Aparna Popat, Olympian and 16-time national champion, is quick to point out that this latest defeat wasn’t necessarily due to Katethong’s leftiness as Sindhu’s endurance in the end perhaps played a bigger part. But, drawing from her own career, Popat says there are some common factors that tend to bother right-handers against the opposite style.

“The first thing I’d say is as a player gets more tired, they tend to revert to habits that are predominantly formed by training and playing against right-handers. Subconsciously, if you have had success targeting the lefty’s backhand corner from your forehand, under pressure, you go back to their forehand side,” Popat told The Indian Express.

“Secondly, you need to have variations in your strokeplay. Sindhu, for example, most of the times prefers to go cross from the net. Instead of going to the overhead or backhand side of a righty that will cramp them, that now goes to the forehand side of the lefty. And more often than not, I am not quite sure why, a lefty’s forehand side is very strong.”

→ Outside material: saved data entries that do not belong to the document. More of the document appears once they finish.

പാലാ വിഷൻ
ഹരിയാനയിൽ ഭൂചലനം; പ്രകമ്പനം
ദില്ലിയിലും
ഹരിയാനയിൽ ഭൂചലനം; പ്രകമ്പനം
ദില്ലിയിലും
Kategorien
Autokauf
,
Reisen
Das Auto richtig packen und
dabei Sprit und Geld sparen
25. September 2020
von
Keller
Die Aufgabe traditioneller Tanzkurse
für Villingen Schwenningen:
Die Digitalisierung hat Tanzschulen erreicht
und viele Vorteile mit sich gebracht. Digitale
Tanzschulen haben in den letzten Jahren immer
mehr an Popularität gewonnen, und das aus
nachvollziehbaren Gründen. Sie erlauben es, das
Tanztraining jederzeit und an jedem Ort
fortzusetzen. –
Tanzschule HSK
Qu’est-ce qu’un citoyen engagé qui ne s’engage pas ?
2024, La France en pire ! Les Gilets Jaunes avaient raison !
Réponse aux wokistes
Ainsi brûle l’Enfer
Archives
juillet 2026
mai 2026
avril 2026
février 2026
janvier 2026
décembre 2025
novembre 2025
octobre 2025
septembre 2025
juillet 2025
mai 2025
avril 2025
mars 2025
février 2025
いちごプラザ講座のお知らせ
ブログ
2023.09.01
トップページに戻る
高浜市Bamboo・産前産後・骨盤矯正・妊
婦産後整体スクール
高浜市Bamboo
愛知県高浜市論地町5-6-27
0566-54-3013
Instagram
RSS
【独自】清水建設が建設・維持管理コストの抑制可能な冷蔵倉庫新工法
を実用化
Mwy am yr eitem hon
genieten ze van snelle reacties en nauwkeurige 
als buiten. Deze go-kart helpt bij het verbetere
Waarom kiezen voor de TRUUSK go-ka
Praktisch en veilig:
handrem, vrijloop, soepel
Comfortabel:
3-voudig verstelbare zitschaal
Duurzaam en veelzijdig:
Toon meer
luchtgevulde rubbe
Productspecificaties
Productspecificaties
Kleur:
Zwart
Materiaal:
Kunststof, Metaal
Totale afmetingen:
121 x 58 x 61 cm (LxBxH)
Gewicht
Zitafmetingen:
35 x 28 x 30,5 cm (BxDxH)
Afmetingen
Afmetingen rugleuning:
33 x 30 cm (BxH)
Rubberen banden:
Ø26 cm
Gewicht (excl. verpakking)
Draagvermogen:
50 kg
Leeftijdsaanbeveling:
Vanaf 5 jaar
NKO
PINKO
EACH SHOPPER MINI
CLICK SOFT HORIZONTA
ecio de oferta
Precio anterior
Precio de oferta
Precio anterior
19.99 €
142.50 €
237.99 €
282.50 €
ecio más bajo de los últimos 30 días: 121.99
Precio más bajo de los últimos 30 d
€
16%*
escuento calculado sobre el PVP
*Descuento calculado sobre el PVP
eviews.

That point perfectly summed up the series of points when Sindhu’s lead in the decider evaporated. Both players looked exhausted, and that is when Sindhu repeatedly went to Katethong’s forehand side which eventually either drew a winner from the other side or put Sindhu behind in the rally. That is how the world No 17 made it 12-12 then 16-13, among a few other instances.

“That is where you have to be a little cognizant of these sort of nuances to figure out whether you can basically mirror your regular habits,” Popat added.

Of course the most straightforward explanation, across racket sport perhaps, is that there are simply not enough sparring partners for righties to get used to lefties. “How often can you get somebody who has a topspin like Nadal on the forehand side to practice with? It just doesn’t happen. So yeah, there is only so much you can do. It will help to watch these matches back to see if Sindhu can consciously try to flip her usual habits and also bring in a few newer strokes to counterpunch.”

Sikki-Sumeeth in semis

While Sindhu’s European sojourn ended with a mixed bag of results, there was a pleasant surprise elsewhere for the Indian contingent. The solitary winners on the quarterfinals day were Sumeeth Reddy and Sikki Reddy, the husband-wife duo producing a superb performance to defeat fourth seeds Rehan Naufal Kusharjanto and Lisa Ayu Kusumawati from a game down.

The Indians, ranked 66th in the world right now and playing together consistently only since the end of last year, won 14-21 21-11 21-17 in 41 minutes against the world No 22 duo from Indonesia. This hasn’t been India’s best category for a while now on the international circuit, so it comes as a significant surprise that the country’s last surviving contenders at a Super 300 event is from mixed doubles.

Sumeeth and Sikki will face another Indonesian challenge when they take on world No 17 and runners-up recently at Orleans Masters in Rinov Rivaldy and Pitha Haningtyas Mentari.